Primera hora de la mañana. Una gente desayuna tranquilamente en una terraza del centro. De repente, cae algo del cielo. Un bulto blanco, que rebota contra la acera y queda extendido como un paquete abierto. Yo estaba todavía lejos, pero por las miradas de la gente comprendí que no se trataba de un papel ni nada parecido.

Al acercarme pude ver una paloma con las alas extendidas sobre el asfalto, boca arriba. Uno de los ocupantes de las mesas se levantó, y cuando estaba a punto de cogerla, la paloma pareció despabilarse. Se puso de pie dando tumbos de mareada. Y caminó hacia un alcorque cercano, perdiéndose de vista.

Muchas veces me he preguntado por qué las aves enfermas como aquella suelen buscar el suelo para morir. En más de una ocasión me he cruzado con palomas moribundas, las plumas hinchadas y esa mirada febril, la pupila diminuta, que te mira sin mirar. Aparecen en portales, al lado de coches, en el rincón de una puerta. Allí están más indefensas que en ningún otro sitio. A merced de cualquier animal, de un coche. Entre la gente y las motos. Pero a ellas no parece importarles, siguen buscando el suelo.

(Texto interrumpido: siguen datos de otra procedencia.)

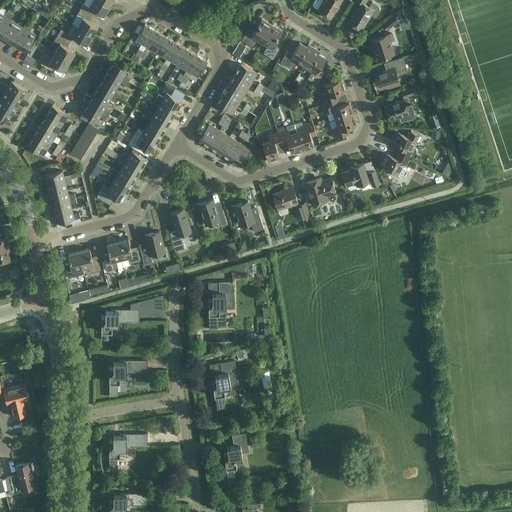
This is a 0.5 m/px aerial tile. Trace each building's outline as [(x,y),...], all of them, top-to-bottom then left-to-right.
[(110,5),(100,0),(85,0),(80,8),(92,15),(96,10),(104,15),(110,5)] [(331,18),(341,0),(314,0),(312,3),(313,6),(318,9),(317,9),(331,18)] [(361,29),(370,14),(375,17),(380,8),(379,6),(378,5),(372,1),(369,6),(364,3),(366,0),(357,0),(360,2),(348,21),(361,29)] [(77,13),(72,22),(77,25),(92,34),(98,25),(90,20),(92,15),(80,8),(77,13)] [(0,12),(0,30),(8,17),(9,18),(12,13),(8,10),(5,15),(0,12)] [(387,29),(398,20),(394,15),(383,23),(387,29)] [(8,17),(0,30),(0,34),(7,39),(17,23),(9,18),(8,17)] [(262,41),(272,25),(262,19),(254,32),(248,29),(242,39),(252,45),(256,38),(262,41)] [(17,23),(7,39),(16,45),(30,23),(26,21),(23,27),(17,23)] [(61,29),(58,34),(70,41),(73,36),(86,44),(92,34),(77,25),(72,22),(66,32),(61,29)] [(30,23),(16,45),(26,51),(36,34),(29,30),(33,25),(30,23)] [(146,46),(156,30),(145,23),(135,39),(146,46)] [(282,31),(272,25),(262,41),(268,45),(263,52),(273,58),(279,47),(274,44),(282,31)] [(156,52),(166,36),(156,30),(146,46),(156,52)] [(371,46),(373,46),(377,58),(394,53),(390,40),(393,39),(391,33),(369,40),(371,46)] [(67,46),(70,41),(58,34),(52,43),(58,47),(55,52),(69,60),(75,51),(67,46)] [(166,58),(176,42),(166,36),(156,52),(166,58)] [(239,41),(232,52),(236,54),(243,44),(239,41)] [(177,64),(186,48),(176,42),(166,58),(177,64)] [(303,64),(314,47),(311,46),(310,48),(300,42),(292,54),(287,50),(280,62),(290,67),(294,61),(296,62),(297,60),(303,64)] [(317,49),(314,47),(303,64),(310,69),(309,70),(312,72),(308,78),(317,84),(324,72),(319,69),(326,58),(316,52),(317,49)] [(134,52),(130,58),(137,61),(140,56),(143,51),(138,48),(136,53),(134,52)] [(187,70),(196,54),(186,48),(177,64),(187,70)] [(64,69),(69,60),(55,52),(52,57),(46,54),(40,63),(52,70),(56,64),(64,69)] [(207,60),(196,54),(187,70),(197,76),(207,60)] [(380,90),(390,87),(389,84),(399,81),(396,72),(407,68),(403,56),(389,61),(391,68),(374,73),(380,90)] [(112,59),(107,68),(128,81),(130,77),(125,74),(128,69),(112,59)] [(241,63),(235,73),(251,83),(258,73),(241,63)] [(128,81),(107,68),(102,77),(118,86),(121,81),(126,84),(128,81)] [(292,75),(298,79),(303,73),(297,69),(292,75)] [(245,93),(251,83),(235,73),(229,83),(245,93)] [(115,91),(118,86),(102,77),(97,85),(118,98),(120,94),(115,91)] [(273,79),(268,88),(274,91),(278,83),(273,79)] [(322,93),(325,102),(338,98),(337,93),(345,90),(342,79),(324,84),(327,91),(322,93)] [(1,81),(0,82),(0,85),(21,98),(27,90),(11,80),(8,85),(1,81)] [(239,103),(245,93),(229,83),(223,93),(239,103)] [(21,98),(0,85),(0,90),(4,93),(1,97),(16,107),(21,98)] [(118,98),(97,85),(92,94),(108,103),(111,99),(116,102),(118,98)] [(403,97),(421,91),(419,85),(401,91),(403,97)] [(158,94),(156,98),(177,110),(183,101),(181,100),(185,94),(175,87),(171,94),(167,92),(164,97),(158,94)] [(284,91),(276,93),(279,102),(286,100),(284,91)] [(233,114),(239,103),(223,93),(216,104),(233,114)] [(105,108),(108,103),(92,94),(87,102),(108,115),(110,111),(105,108)] [(16,107),(1,97),(0,98),(0,107),(11,115),(16,107)] [(177,110),(156,98),(154,101),(159,105),(156,109),(172,119),(177,110)] [(340,104),(338,98),(325,102),(329,113),(327,113),(329,120),(352,113),(349,102),(340,104)] [(400,116),(401,121),(416,117),(412,104),(407,106),(404,99),(384,105),(389,120),(400,116)] [(310,109),(321,109),(321,101),(309,102),(310,109)] [(108,115),(87,102),(82,111),(98,120),(100,116),(106,119),(108,115)] [(52,104),(46,115),(62,124),(68,114),(52,104)] [(11,115),(0,107),(0,120),(6,124),(11,115)] [(172,119),(156,109),(154,114),(148,110),(146,114),(167,127),(172,119)] [(356,124),(352,113),(329,120),(332,128),(333,128),(336,137),(349,133),(348,127),(356,124)] [(167,127),(146,114),(144,119),(149,122),(146,126),(162,136),(167,127)] [(436,114),(430,116),(434,127),(440,125),(436,114)] [(56,134),(62,124),(46,115),(40,125),(56,134)] [(300,121),(294,123),(297,131),(302,148),(314,145),(311,136),(316,134),(312,121),(302,124),(302,122),(300,121)] [(87,122),(84,127),(95,133),(98,128),(87,122)] [(210,146),(220,130),(209,123),(199,139),(210,146)] [(302,148),(297,131),(296,131),(294,123),(288,125),(287,127),(288,129),(278,132),(282,145),(288,143),(291,152),(302,148)] [(49,145),(56,134),(40,125),(34,135),(49,145)] [(162,136),(146,126),(144,130),(138,127),(136,131),(157,144),(162,136)] [(95,133),(84,127),(81,132),(92,138),(95,133)] [(220,152),(230,136),(220,130),(210,146),(220,152)] [(411,147),(414,140),(418,142),(421,136),(411,130),(408,136),(398,132),(393,142),(401,146),(398,152),(410,158),(415,149),(411,147)] [(119,131),(116,136),(121,139),(125,134),(119,131)] [(134,135),(128,144),(147,155),(150,152),(152,153),(157,144),(136,131),(134,135)] [(89,143),(92,138),(81,132),(78,137),(89,143)] [(277,147),(282,145),(278,132),(268,135),(270,140),(262,142),(268,159),(280,156),(277,147)] [(43,155),(49,145),(34,135),(27,145),(43,155)] [(230,158),(240,142),(230,136),(220,152),(230,158)] [(89,143),(78,137),(75,142),(86,148),(89,143)] [(86,148),(75,142),(73,147),(83,153),(86,148)] [(251,148),(240,142),(230,158),(241,165),(251,148)] [(83,153),(73,147),(69,152),(80,158),(83,153)] [(124,151),(121,156),(143,168),(148,160),(132,150),(129,155),(124,151)] [(406,167),(410,158),(398,152),(396,157),(388,153),(382,164),(390,168),(388,173),(401,179),(406,168),(406,167)] [(143,168),(121,156),(119,159),(125,163),(122,167),(138,177),(143,168)] [(351,170),(342,172),(347,186),(356,183),(356,185),(370,181),(372,185),(380,183),(376,169),(368,172),(365,162),(351,167),(351,170)] [(97,163),(94,168),(101,172),(103,167),(97,163)] [(138,177),(122,167),(119,172),(114,168),(111,172),(133,185),(138,177)] [(45,174),(47,184),(71,178),(70,174),(64,175),(62,170),(45,174)] [(133,185),(111,172),(109,176),(115,179),(112,184),(128,193),(133,185)] [(72,183),(71,178),(47,184),(49,194),(67,189),(66,184),(72,183)] [(317,178),(305,182),(312,205),(328,200),(326,196),(336,193),(331,178),(321,181),(321,180),(317,181),(317,178)] [(128,193),(112,184),(109,188),(104,185),(97,196),(111,204),(115,197),(123,202),(128,193)] [(298,203),(293,186),(286,188),(286,190),(273,194),(278,209),(279,209),(280,214),(282,215),(287,213),(288,211),(286,206),(298,203)] [(69,194),(67,189),(49,194),(52,203),(76,197),(75,193),(69,194)] [(77,202),(76,197),(52,203),(54,213),(72,208),(71,203),(77,202)] [(213,198),(199,203),(206,224),(220,219),(222,225),(228,223),(223,209),(217,210),(213,198)] [(234,205),(240,225),(251,222),(254,231),(263,228),(259,214),(253,216),(248,200),(234,205)] [(305,201),(297,204),(302,219),(307,218),(310,217),(305,201)] [(73,213),(72,208),(54,213),(56,222),(81,217),(79,212),(73,213)] [(169,232),(175,251),(186,248),(181,233),(192,230),(185,208),(170,212),(176,230),(169,232)] [(148,245),(140,247),(144,263),(152,261),(151,255),(166,251),(161,230),(145,234),(148,245)] [(0,261),(10,259),(6,247),(9,246),(6,237),(1,239),(0,235),(0,261)] [(128,239),(117,241),(124,266),(129,265),(129,263),(140,260),(136,246),(131,248),(128,239)] [(244,239),(236,241),(239,251),(246,249),(244,239)] [(124,266),(117,241),(107,244),(109,253),(103,254),(107,270),(124,266)] [(89,248),(78,251),(84,274),(83,267),(88,266),(90,272),(101,270),(97,256),(92,257),(89,248)] [(84,274),(78,251),(68,253),(70,263),(65,264),(68,277),(84,274)] [(243,266),(231,269),(232,273),(232,277),(243,276),(243,266)] [(233,306),(232,280),(218,281),(219,292),(212,292),(212,297),(208,297),(208,314),(209,327),(217,326),(217,313),(219,313),(219,306),(233,306)] [(107,284),(94,287),(95,293),(109,290),(107,284)] [(72,296),(87,293),(85,285),(70,288),(72,296)] [(105,314),(101,314),(101,331),(112,331),(112,324),(118,324),(118,320),(139,320),(139,308),(115,308),(115,310),(105,310),(105,314)] [(109,365),(109,382),(109,395),(117,395),(117,382),(120,382),(120,374),(126,374),(126,371),(147,371),(147,359),(123,359),(123,360),(113,360),(113,365),(109,365)] [(237,384),(233,359),(219,361),(221,373),(215,374),(216,378),(211,379),(214,395),(216,408),(225,407),(222,394),(225,394),(224,386),(237,384)] [(29,399),(25,383),(4,388),(2,379),(0,379),(0,393),(4,393),(7,404),(10,403),(13,416),(26,413),(24,403),(23,404),(22,400),(29,399)] [(228,482),(236,481),(234,466),(237,466),(235,459),(242,458),(241,452),(248,451),(245,432),(231,434),(233,445),(227,446),(227,451),(223,451),(224,457),(228,482)] [(109,455),(109,468),(117,468),(117,455),(120,455),(120,448),(126,448),(126,445),(147,445),(147,433),(123,433),(123,434),(113,434),(113,439),(109,439),(109,455)] [(13,475),(5,477),(6,479),(8,489),(9,494),(22,491),(24,494),(33,492),(34,488),(34,485),(35,485),(32,471),(34,470),(32,461),(15,465),(18,476),(13,477),(13,475)] [(108,511),(119,511),(120,507),(126,507),(126,504),(147,504),(147,492),(123,492),(123,493),(113,493),(113,498),(109,498),(108,511)]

Te imaginas que si fueses paloma, irías a refugiarte en los sitios altos. Buscarías las alturas remotas, cercanas al cielo. Algún tejado, un pináculo de iglesia, un campanario. Porque lo congruente sería que, al morir, los pájaros se fueran al cielo que es el medio al que pertenecen. El cementerio de los pájaros debería de ser una nube. Flotante, iluminada con las luces del atardecer.

Pero no. Es como si una secreta llamada les convocara al suelo, a la Madre Tierra, no importando la desprotección ni el peligro ni la suciedad. Mueren en medio de charcos y de basura o son aplastadas por un coche. En lugar de levitar hasta la eternidad en una nube, se convierten en un pegote sanguinoliento de plumas.

Qué extraño destino y qué paradoja.

El cielo pertenece a los pájaros vivos, no a los muertos.